Night came, and Emma curled up on the buffalo robe by herself. She thought over the meeting with Josiah's grandfather earlier that day, and the bitter words they had exchanged.

Then the memory of her own family moved to the front of her tired mind, and visions of a happy childhood comforted Emma as she waited for sleep to come. She could see her father's face, and how his eyes often smiled when he spoke. And then there was Ma, with her encouraging words whenever her daughter became disheartened by life's inevitable trials. The contended evenings by the fireside when Pa read from the Bible, and the mornings when Emma could hear her mother moving about to fix breakfast, all came back to her like long-lost friends. Emma wished for the old days, when she was surrounded by people who truly loved her. She sorely missed the fellowship of her parents, and the friendship of familiar acquaintances. They were all the more cherished, now that she knew the loneliness of the wilderness.

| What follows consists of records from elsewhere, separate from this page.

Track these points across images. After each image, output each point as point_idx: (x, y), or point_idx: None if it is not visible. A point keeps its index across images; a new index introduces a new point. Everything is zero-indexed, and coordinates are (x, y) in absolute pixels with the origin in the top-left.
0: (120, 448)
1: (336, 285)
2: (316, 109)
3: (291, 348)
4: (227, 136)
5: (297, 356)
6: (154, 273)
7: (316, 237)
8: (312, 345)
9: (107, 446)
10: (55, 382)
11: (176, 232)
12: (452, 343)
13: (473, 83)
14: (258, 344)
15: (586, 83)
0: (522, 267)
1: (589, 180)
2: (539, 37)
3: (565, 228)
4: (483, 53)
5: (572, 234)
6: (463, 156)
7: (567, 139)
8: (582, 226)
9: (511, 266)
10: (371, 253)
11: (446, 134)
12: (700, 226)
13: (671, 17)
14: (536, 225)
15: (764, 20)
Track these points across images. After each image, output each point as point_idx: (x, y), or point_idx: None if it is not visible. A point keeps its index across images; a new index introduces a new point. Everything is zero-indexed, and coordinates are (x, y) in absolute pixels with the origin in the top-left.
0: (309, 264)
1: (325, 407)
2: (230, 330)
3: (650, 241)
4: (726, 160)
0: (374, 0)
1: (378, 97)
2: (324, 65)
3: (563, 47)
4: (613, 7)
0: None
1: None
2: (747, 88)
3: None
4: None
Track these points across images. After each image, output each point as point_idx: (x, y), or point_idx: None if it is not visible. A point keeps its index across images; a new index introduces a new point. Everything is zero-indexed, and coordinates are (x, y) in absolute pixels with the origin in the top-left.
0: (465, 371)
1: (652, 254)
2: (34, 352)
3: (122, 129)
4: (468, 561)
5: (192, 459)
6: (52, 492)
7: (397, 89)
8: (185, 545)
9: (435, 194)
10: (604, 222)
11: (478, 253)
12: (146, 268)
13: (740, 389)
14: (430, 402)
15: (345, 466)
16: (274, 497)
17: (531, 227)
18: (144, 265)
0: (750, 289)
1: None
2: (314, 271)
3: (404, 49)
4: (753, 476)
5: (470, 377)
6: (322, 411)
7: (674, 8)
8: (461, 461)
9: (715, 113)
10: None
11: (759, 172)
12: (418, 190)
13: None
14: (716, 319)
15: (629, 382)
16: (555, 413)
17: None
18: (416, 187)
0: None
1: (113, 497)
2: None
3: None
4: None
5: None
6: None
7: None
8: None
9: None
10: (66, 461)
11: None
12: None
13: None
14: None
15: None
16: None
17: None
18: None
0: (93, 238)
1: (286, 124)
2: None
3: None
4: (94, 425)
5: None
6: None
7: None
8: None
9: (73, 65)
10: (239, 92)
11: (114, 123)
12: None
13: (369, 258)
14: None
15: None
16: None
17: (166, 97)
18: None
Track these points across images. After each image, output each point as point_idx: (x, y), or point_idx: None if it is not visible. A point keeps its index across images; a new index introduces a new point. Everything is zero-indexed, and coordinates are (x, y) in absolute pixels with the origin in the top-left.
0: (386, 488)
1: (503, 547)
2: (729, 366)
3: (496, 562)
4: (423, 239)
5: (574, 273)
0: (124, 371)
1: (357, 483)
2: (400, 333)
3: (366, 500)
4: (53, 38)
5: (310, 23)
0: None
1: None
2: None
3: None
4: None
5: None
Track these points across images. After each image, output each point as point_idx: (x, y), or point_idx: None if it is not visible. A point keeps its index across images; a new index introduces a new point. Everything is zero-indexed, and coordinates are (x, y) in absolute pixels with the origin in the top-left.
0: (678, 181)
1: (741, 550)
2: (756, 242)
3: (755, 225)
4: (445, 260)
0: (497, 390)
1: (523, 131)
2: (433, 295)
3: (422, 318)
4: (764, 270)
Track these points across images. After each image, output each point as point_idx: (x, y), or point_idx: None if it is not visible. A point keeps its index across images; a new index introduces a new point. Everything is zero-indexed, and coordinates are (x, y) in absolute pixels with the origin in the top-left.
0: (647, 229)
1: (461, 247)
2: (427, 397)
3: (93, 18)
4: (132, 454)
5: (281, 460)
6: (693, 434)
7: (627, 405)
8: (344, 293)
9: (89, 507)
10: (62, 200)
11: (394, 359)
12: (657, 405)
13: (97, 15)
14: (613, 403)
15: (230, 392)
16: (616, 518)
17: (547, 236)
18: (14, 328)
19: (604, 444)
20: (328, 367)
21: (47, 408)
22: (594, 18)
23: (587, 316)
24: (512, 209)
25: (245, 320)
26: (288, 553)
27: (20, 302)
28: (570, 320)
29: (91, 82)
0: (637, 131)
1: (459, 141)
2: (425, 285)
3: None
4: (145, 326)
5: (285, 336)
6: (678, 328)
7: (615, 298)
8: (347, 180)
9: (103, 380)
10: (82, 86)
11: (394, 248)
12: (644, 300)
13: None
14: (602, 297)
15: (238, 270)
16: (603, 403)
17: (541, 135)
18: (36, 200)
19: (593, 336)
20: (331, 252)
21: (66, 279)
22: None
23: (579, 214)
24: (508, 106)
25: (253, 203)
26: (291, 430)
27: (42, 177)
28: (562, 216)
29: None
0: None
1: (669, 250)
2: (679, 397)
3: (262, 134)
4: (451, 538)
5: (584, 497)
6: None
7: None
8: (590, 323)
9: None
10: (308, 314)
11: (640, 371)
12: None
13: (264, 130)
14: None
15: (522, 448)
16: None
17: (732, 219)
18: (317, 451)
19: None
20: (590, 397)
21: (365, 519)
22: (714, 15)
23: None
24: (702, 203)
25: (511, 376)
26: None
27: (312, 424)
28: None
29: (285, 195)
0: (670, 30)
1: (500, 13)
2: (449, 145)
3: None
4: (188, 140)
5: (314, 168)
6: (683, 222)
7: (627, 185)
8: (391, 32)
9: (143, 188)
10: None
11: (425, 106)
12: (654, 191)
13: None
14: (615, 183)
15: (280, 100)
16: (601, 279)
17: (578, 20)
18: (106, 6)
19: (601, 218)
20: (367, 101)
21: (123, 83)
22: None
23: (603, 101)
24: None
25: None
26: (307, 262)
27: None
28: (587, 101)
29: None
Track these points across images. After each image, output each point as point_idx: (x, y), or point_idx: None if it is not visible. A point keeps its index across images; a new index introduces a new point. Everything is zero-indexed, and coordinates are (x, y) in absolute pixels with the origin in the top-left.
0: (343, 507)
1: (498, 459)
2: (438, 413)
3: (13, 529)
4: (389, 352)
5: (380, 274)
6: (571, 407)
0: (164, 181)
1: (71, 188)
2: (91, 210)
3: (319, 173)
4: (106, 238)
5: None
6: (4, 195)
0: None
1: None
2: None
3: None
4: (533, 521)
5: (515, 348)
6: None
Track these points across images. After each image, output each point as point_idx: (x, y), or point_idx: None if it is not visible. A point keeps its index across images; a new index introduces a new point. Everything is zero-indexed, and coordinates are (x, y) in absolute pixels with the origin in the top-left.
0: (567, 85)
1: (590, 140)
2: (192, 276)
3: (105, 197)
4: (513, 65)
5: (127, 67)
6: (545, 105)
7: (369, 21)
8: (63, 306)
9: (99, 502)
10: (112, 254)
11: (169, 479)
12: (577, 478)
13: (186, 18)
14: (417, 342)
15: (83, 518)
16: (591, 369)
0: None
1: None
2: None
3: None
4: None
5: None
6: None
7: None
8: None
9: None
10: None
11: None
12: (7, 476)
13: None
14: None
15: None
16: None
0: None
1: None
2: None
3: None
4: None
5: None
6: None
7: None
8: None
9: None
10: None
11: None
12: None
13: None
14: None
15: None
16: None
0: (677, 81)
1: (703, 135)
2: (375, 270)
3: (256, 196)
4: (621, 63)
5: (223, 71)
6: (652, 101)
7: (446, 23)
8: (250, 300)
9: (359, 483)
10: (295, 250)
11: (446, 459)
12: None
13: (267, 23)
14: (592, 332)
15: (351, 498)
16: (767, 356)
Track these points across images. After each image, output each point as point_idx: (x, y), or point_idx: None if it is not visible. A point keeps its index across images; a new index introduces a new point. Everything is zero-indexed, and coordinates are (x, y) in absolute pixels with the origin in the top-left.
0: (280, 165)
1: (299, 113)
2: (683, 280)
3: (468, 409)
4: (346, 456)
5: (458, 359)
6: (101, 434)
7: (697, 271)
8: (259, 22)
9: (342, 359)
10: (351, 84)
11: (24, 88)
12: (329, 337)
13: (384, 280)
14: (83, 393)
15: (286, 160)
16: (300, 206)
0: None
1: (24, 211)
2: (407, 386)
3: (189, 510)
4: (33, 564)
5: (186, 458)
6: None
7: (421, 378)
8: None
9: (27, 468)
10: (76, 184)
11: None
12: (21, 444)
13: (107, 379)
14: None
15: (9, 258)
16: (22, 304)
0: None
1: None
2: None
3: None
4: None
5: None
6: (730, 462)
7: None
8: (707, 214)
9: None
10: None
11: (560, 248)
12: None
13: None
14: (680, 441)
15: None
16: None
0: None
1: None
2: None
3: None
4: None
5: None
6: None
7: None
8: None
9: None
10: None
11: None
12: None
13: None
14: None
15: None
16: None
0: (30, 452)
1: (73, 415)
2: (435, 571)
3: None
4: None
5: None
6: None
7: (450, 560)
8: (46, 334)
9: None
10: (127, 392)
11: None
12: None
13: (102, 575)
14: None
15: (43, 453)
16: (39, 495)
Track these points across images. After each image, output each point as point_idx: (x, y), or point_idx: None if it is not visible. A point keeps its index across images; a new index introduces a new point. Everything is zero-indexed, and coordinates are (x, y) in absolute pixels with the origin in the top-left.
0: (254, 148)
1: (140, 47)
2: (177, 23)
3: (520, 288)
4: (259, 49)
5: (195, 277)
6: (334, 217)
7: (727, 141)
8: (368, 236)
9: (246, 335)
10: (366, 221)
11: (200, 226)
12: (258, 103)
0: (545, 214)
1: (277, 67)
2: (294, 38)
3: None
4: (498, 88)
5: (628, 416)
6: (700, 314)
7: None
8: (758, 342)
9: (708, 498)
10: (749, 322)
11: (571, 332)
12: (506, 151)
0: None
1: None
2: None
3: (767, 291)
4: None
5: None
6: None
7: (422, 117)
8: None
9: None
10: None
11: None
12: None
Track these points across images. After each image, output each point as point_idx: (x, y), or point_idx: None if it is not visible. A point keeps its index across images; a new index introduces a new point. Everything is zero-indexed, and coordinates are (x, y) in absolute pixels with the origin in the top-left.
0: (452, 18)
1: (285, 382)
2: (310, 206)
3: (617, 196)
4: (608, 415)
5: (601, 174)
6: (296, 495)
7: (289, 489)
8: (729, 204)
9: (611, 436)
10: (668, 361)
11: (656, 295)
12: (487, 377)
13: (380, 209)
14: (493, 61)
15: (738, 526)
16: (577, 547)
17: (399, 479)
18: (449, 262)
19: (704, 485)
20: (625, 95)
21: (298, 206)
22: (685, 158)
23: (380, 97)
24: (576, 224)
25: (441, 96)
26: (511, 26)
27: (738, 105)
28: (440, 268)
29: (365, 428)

A stab of grief cut through Emma's soul. Josiah might be a solitary bear, but she wasn't!

"Please, God," prayed Emma, "please don't let me wallow in self-pity. I am never alone, because You are always with me. But, dear God, how I miss my parents!"

Emma had hoped, rather than believed, she had finally shed enough tears over her parents' death that more would be unnecessary. She laughed at the naiveness of such a thought, knowing that for as long as she lived, she would never stop missing them. At least when buried in Josiah's arms, she wasn't so aware of how very alone she was.

In the silence of the cabin, Emma's heart reminded her that the next time she would see her parents, it would be in Heaven. If she remained in these mountains, Emma felt she would never again know the joy that came from the fellowship of such like-minded people. It was a lonely thought, and it made her shudder beneath the warm blankets.

Emma hastily turned onto her other side. "This is what comes of too much solitude," she rebuked herself. "I'm thinking too much."

How long it took for Emma to fall asleep, she didn't know, but the next time she opened her eyes, light was pouring through the cracks in the window shutters. Hearing the horses whinnying for their food, she hurried out of bed to tend to their needs as best she could.

The blue heavens were cloudless as Emma carried water to the ponies. Snow was temporarily retreating from the sun's rays, and bare patches of brown broke through the blanket of white still covering much of the ground. Though winter was just beginning, Emma was grateful for this small reprieve that let her go outside without putting on snowshoes.

After she had finished with the three horses, Emma started back for the cabin to thaw herself before the fireplace.